__Travail demandé__
Disposez en liste numérotée les lignes du matériel ci-dessous, de la toute première jusqu'à celle qui contient « réalisation de vos », incluse, sans les lignes vides.

__Données__
^^^^^^^^

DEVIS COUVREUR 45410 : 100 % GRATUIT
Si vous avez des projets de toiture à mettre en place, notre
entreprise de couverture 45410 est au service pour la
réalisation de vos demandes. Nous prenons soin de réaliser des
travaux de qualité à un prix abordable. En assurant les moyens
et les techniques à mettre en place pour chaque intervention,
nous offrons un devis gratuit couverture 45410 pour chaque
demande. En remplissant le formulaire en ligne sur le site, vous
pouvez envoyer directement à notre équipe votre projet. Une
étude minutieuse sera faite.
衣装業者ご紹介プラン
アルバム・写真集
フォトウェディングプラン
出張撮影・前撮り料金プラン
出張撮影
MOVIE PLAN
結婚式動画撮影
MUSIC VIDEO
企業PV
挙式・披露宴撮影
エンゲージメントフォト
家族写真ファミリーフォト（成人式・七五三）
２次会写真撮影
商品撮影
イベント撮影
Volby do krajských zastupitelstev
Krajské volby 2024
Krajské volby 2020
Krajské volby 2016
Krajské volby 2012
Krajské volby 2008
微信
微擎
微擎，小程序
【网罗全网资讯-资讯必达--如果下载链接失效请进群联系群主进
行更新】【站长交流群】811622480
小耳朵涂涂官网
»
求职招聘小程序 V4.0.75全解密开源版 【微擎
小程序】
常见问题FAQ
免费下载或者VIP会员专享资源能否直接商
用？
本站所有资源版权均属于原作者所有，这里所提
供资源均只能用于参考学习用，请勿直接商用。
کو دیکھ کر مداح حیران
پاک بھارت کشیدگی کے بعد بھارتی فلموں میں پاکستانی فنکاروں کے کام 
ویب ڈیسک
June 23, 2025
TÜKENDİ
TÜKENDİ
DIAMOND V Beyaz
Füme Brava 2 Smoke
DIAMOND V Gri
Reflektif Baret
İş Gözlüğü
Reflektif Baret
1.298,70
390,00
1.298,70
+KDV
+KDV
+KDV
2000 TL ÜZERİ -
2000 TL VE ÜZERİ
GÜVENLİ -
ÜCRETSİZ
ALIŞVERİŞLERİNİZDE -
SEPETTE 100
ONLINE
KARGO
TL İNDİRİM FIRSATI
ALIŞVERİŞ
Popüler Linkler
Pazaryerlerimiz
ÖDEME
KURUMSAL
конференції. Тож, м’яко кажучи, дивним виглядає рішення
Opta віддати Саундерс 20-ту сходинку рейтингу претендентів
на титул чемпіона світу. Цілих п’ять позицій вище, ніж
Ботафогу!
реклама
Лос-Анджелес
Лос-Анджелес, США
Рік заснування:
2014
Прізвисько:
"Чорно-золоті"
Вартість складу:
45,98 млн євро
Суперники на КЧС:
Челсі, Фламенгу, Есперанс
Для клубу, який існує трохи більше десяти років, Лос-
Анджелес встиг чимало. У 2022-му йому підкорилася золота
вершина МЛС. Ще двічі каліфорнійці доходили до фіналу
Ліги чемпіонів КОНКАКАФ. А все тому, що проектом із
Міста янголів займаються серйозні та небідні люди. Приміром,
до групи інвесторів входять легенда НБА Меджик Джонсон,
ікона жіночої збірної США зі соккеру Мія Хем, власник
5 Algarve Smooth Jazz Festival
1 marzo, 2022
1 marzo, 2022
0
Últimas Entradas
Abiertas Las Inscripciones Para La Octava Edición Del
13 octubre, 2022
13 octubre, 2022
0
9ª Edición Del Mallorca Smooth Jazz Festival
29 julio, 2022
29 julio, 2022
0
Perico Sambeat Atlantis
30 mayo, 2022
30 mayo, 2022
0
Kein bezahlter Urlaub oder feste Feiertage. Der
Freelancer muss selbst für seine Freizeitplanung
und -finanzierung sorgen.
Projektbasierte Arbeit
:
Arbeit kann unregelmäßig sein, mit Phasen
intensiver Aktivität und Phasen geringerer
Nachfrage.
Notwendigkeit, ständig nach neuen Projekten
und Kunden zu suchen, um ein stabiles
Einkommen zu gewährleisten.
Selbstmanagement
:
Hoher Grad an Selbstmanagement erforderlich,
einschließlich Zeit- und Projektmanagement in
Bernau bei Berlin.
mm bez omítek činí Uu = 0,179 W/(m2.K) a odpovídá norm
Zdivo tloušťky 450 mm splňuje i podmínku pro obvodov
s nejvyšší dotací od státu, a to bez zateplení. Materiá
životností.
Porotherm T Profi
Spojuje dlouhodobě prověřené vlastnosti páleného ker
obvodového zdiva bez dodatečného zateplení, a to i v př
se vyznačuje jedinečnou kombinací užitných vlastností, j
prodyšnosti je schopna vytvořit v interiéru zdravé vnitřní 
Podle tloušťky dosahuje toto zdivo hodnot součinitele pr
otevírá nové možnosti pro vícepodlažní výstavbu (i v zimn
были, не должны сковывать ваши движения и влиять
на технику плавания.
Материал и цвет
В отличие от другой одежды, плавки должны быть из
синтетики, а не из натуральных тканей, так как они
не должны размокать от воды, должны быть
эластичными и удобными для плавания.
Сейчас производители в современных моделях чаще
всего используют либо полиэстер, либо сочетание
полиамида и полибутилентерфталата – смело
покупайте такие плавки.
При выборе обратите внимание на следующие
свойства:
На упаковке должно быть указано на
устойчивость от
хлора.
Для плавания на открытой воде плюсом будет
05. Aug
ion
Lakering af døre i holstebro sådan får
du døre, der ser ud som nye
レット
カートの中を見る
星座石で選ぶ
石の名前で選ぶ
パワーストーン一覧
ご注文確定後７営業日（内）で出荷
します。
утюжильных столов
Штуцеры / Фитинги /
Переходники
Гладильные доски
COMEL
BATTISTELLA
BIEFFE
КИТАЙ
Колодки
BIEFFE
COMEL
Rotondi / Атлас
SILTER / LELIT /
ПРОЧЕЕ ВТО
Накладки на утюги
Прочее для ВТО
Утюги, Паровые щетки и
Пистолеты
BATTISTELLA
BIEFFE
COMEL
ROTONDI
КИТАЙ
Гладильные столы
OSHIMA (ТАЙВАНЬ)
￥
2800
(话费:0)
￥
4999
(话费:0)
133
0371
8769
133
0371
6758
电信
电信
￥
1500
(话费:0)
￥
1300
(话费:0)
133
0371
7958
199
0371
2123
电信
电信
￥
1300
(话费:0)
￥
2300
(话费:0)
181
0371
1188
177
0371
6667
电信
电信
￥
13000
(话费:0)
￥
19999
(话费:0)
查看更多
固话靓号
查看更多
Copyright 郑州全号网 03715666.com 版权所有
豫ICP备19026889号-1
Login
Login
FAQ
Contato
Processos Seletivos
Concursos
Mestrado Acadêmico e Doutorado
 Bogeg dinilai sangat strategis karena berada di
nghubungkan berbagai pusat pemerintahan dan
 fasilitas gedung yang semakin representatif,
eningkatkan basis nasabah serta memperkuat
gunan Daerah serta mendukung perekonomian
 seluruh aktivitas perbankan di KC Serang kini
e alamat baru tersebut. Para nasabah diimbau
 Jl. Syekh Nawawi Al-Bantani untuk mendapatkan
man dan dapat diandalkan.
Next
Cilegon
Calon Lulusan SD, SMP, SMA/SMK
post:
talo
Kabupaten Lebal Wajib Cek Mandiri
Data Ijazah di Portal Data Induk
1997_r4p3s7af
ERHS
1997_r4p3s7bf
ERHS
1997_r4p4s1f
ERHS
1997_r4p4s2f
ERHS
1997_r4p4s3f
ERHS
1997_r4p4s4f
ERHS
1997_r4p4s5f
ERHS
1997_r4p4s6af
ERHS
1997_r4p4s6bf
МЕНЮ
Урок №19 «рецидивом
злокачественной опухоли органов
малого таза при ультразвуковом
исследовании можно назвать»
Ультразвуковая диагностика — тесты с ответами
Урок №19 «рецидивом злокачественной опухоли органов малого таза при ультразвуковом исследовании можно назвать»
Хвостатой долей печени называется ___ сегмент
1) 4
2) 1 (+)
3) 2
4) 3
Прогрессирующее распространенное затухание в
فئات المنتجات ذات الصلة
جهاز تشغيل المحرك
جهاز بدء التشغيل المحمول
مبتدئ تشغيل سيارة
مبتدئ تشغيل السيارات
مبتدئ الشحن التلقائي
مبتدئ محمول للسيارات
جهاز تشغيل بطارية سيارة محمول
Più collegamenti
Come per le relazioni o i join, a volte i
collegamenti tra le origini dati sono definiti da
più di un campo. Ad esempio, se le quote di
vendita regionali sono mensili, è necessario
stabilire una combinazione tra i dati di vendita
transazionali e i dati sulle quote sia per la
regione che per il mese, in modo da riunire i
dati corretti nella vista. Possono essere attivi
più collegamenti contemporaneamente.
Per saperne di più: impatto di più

^^^^^^^^

__Exercice corrigé__
1. DEVIS COUVREUR 45410 : 100 % GRATUIT
2. Si vous avez des projets de toiture à mettre en place, notre
3. entreprise de couverture 45410 est au service pour la
4. réalisation de vos demandes. Nous prenons soin de réaliser des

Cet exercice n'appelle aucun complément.